■ Excerpt provided
Antigravitas posted:

Aye, you can see the device identifying itself to the host OS, and then immediately getting a storm of resets.

If it's an old drive it may very well be horribly out of spec by drawing too much current. I remember a ton of those drives would come with a weird breakout cable to connect to two usb connections at once so they could draw more current. Mechanical drives need much more current when they are spinning up than what USB 2.0 allows them to draw.

This is admittedly a shot in the dark but I have seen behaviour very much like this before. You can still try a different kernel and definitely try out a different cable, but it screams hardware to me.

Yeah, I still have some of those cables, and I think an external drive or two that require them. I swear I've seen hardware other than drives that had the power/data dual-plug thing, too, but my mind is drawing a blank on examples. Some hubs, maybe?

tjones
May 13, 2005

Mr. Crow posted:

Any recommendations for a ~1TB external drive you can plug in via usb and just use as a normal flash drive?

I bought a handful of cheap 2.5" external enclosures off amazon a long time ago and now recycle out old laptop drives by replacing the smaller capacity ones with larger capacity ones as I go. I have a stack of old drives that are wiped clean and waiting that can be swapped into an enclosure in a few seconds if I need to throw something on one and treat it like a temporary thumbdrive.

They run off USB power and are a just a bit larger than a standard bifold wallet.

RFC2324
Jun 7, 2012

http 418

Ok, so I am using opensuse tumbleweed on my gaming PC now, which is hooked up to a 4k display. I have everything scaled and looking good, except the login screen. for whatever reason sddm is ignoring directives in /etc/sddm.conf.

code:
╰─○ sddm --example-config
[Autologin]
# Whether sddm should automatically log back into sessions when they exit
Relogin=false

# Name of session file for autologin session (if empty try last logged in)

■ Aim of the exercise
From the forum thread, print everything from "If it's an old" down to "hardware to me.", character for character. The records that come next are separate material, unrelated to the forum thread.

■ Data for review
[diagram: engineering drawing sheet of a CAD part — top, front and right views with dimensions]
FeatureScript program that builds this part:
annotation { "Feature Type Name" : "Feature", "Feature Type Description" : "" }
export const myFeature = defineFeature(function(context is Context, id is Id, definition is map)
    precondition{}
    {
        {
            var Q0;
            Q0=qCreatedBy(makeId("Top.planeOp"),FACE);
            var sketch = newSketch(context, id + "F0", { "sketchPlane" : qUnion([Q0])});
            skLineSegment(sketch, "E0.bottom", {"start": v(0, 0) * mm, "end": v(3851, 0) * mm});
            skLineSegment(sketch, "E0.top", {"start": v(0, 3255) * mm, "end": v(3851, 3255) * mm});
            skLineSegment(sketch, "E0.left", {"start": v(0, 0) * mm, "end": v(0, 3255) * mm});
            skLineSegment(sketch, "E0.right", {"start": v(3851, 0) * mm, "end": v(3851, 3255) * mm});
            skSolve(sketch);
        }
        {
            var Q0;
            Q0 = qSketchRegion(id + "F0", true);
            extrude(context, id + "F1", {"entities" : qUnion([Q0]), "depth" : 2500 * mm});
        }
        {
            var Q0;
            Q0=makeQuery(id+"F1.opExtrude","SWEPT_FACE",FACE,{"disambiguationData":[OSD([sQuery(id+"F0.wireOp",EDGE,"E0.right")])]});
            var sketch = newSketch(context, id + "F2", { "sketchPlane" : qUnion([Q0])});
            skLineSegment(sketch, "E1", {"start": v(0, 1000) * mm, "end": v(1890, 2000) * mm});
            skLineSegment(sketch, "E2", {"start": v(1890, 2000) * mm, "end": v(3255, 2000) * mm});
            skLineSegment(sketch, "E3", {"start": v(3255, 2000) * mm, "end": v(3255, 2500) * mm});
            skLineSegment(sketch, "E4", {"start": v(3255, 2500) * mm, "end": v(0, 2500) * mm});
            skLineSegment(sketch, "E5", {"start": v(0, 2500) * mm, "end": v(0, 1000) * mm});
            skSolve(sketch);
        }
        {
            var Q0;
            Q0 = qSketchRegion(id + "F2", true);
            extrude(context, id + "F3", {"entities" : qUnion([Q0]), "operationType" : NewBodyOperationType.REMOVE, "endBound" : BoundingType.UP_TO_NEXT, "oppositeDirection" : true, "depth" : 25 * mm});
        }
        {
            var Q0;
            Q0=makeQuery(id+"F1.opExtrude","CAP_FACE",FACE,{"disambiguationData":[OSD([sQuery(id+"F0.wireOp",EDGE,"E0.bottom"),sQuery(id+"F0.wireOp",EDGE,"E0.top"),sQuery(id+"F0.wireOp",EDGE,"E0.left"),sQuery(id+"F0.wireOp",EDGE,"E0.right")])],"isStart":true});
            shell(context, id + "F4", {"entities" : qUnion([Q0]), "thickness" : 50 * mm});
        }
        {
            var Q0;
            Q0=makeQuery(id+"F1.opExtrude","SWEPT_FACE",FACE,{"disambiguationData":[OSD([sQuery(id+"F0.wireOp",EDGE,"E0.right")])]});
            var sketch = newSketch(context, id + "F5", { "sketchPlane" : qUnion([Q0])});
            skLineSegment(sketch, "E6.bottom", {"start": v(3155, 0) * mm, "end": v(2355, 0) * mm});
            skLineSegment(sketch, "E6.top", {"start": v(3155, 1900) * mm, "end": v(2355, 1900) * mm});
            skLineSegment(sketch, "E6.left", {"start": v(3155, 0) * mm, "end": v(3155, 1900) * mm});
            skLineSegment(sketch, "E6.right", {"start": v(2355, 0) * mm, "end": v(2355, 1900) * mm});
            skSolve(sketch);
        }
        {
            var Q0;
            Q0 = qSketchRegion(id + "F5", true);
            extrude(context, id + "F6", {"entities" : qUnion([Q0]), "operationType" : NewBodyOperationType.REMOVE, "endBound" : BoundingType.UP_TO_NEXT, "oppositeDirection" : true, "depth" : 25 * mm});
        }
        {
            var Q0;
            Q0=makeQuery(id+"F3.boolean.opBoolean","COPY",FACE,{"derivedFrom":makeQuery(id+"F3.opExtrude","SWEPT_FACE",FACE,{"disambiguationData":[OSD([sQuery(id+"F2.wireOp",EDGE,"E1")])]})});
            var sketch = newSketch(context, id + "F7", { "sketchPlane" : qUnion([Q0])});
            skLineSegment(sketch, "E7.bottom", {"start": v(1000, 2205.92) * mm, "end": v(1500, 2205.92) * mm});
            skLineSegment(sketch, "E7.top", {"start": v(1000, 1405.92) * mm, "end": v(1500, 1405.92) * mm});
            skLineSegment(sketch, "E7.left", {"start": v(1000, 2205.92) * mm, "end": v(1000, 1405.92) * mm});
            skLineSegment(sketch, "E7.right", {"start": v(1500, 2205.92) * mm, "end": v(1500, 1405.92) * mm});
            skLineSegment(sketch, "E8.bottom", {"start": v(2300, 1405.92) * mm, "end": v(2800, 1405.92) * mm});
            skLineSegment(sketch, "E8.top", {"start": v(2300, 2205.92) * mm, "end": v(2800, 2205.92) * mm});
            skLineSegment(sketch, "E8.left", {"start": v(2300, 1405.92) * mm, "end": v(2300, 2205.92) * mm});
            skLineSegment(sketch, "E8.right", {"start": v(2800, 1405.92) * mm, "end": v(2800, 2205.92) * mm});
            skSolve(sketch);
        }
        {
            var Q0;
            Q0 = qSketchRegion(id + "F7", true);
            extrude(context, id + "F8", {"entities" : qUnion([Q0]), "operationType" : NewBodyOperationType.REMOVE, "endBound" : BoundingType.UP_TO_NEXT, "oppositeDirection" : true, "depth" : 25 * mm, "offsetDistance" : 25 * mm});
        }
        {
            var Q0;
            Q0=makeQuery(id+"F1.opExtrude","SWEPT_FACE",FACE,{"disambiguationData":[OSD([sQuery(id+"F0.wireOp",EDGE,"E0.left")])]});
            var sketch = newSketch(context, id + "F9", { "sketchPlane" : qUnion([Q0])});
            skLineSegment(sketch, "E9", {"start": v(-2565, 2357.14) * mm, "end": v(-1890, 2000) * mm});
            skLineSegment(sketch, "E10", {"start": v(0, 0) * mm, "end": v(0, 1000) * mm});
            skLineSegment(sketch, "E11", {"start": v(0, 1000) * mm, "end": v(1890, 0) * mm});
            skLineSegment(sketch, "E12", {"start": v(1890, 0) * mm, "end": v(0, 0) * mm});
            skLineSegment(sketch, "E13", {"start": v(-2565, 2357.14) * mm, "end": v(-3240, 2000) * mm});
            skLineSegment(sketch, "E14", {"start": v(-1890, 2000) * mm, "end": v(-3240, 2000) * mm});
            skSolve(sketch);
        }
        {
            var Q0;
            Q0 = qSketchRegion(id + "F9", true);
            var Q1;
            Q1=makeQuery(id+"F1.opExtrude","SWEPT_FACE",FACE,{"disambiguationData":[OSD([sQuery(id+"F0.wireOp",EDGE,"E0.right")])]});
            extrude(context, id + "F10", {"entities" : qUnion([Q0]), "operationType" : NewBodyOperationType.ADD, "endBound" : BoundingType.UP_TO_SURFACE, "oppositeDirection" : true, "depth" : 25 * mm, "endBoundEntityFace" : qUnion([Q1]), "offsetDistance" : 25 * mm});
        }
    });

■ Response to the exercise
If it's an old drive it may very well be horribly out of spec by drawing too much current. I remember a ton of those drives would come with a weird breakout cable to connect to two usb connections at once so they could draw more current. Mechanical drives need much more current when they are spinning up than what USB 2.0 allows them to draw.

This is admittedly a shot in the dark but I have seen behaviour very much like this before. You can still try a different kernel and definitely try out a different cable, but it screams hardware to me.